We can check that both modalities were written to the file, whether it was a matrix for RNA or SingleCellExperiment for ADT:

h5 <- rhdf5::H5Fopen("cord_blood_citeseq.h5mu")
h5ls(H5Gopen(h5, "mod"), recursive = FALSE)

... both assays for ADT — raw counts are stored in X and CLR-transformed counts are in the corresponding layer:

h5ls(H5Gopen(h5, "mod/scADT"), recursive = FALSE)
h5ls(H5Gopen(h5, "mod/scADT/layers"), recursive = FALSE)
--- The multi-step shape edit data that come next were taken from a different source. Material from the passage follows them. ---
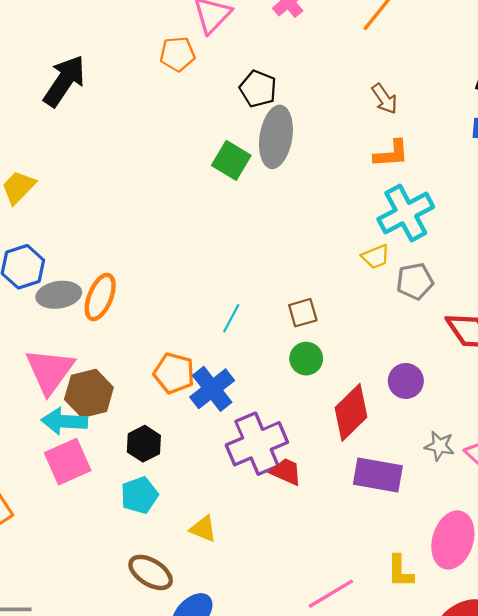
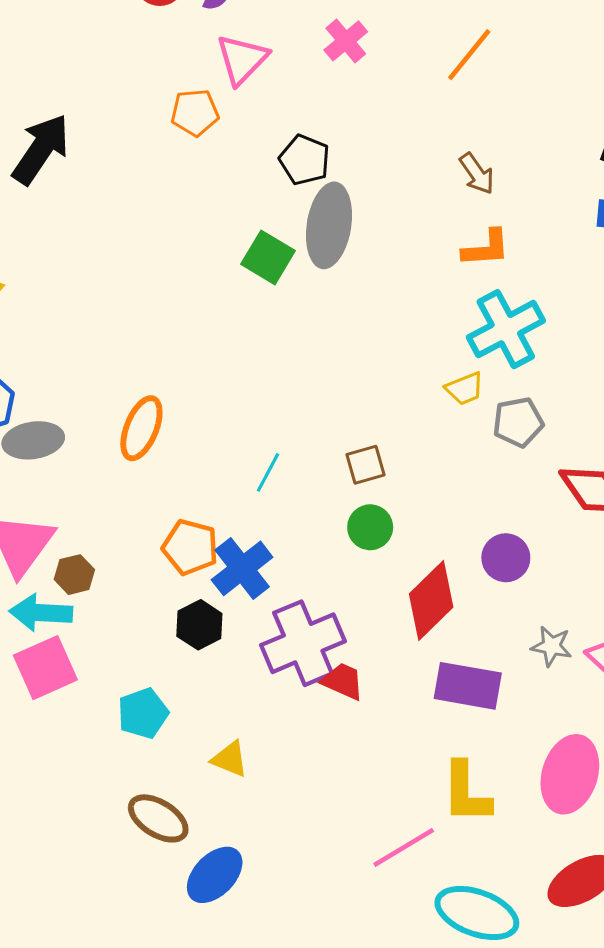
orange ellipse: (100, 297) -> (141, 428), moved
brown hexagon: (89, 393) -> (74, 575), size x0.6
black hexagon: (144, 444) -> (199, 625), moved
yellow L-shape: (400, 571) -> (466, 793), moved, size x1.4

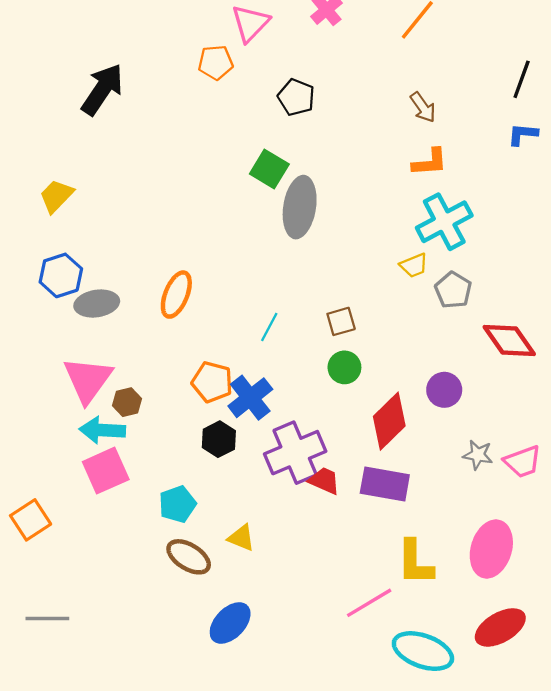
gray ellipse: (329, 225) -> (300, 207), moved
gray pentagon: (518, 422) -> (453, 290), turned -30
purple rectangle: (468, 686) -> (385, 484), moved
brown ellipse: (158, 818) -> (189, 557), moved

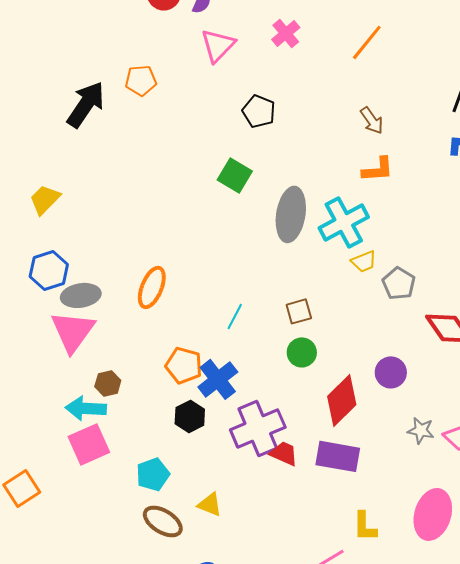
orange pentagon: (216, 62) -> (141, 80), moved
gray ellipse: (300, 207) -> (291, 214), moved
cyan cross: (444, 222) -> (344, 222), moved
pink triangle: (88, 380) -> (73, 331), moved
yellow L-shape: (415, 562) -> (365, 526), size x0.7

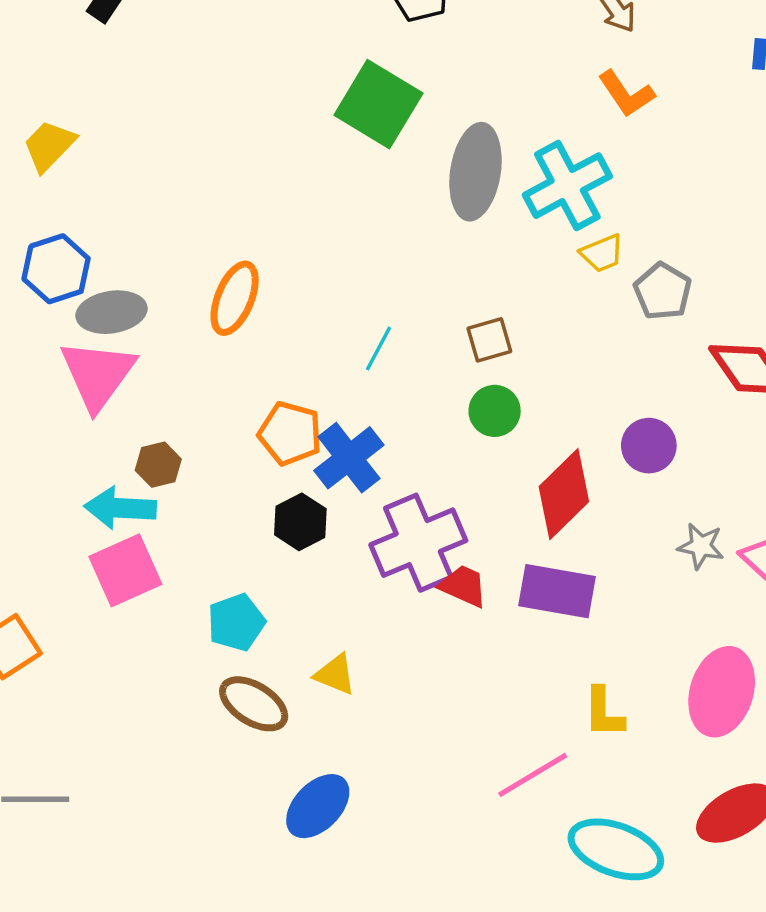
orange L-shape: (378, 169) -> (626, 94), turned 60
green square: (235, 175) -> (378, 104), size x1.4

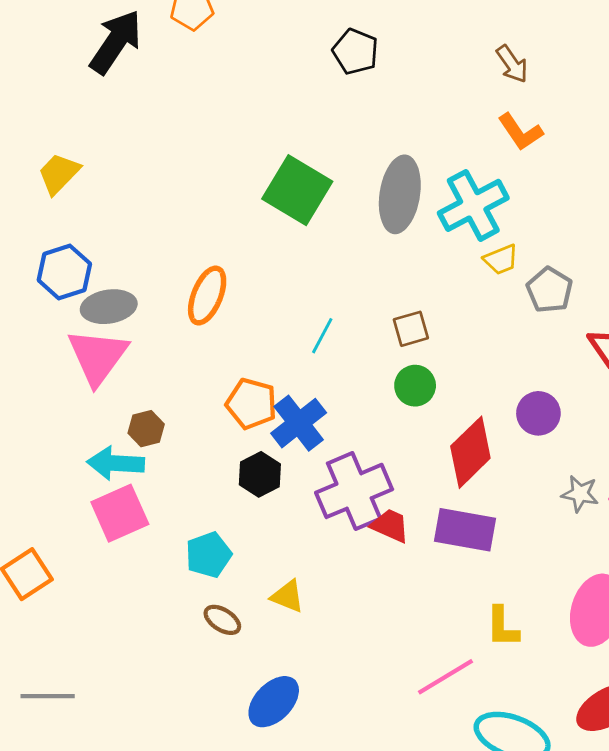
green square: (378, 104) -> (297, 190), moved
brown ellipse: (254, 704) -> (222, 620), size x0.7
... as well as reduced dimensions (PCA):

h5ls(H5Gopen(h5, "mod/scADT/obsm"), recursive = FALSE)
# There is an alternative way to access groups:
# h5&'mod'&'scADT'&'obsm'
rhdf5::H5close()

References

Muon: multimodal omics analysis framework preprint
mudata (Python) documentation
muon documentation and web page
Stoeckius, M., Hafemeister, C., Stephenson, W., Houck-Loomis, B., Chattopadhyay, P.K., Swerdlow, H., Satija, R. and Smibert, P., 2017. Simultaneous epitope and transcriptome measurement in single cells. Nature methods, 14(9), pp.865-868.
Hao, Y., Hao, S., Andersen-Nissen, E., Mauck III, W.M., Zheng, S., Butler, A., Lee, M.J., Wilk, A.J., Darby, C., Zager, M. and Hoffman, P., 2021. Integrated analysis of multimodal single-cell data. Cell.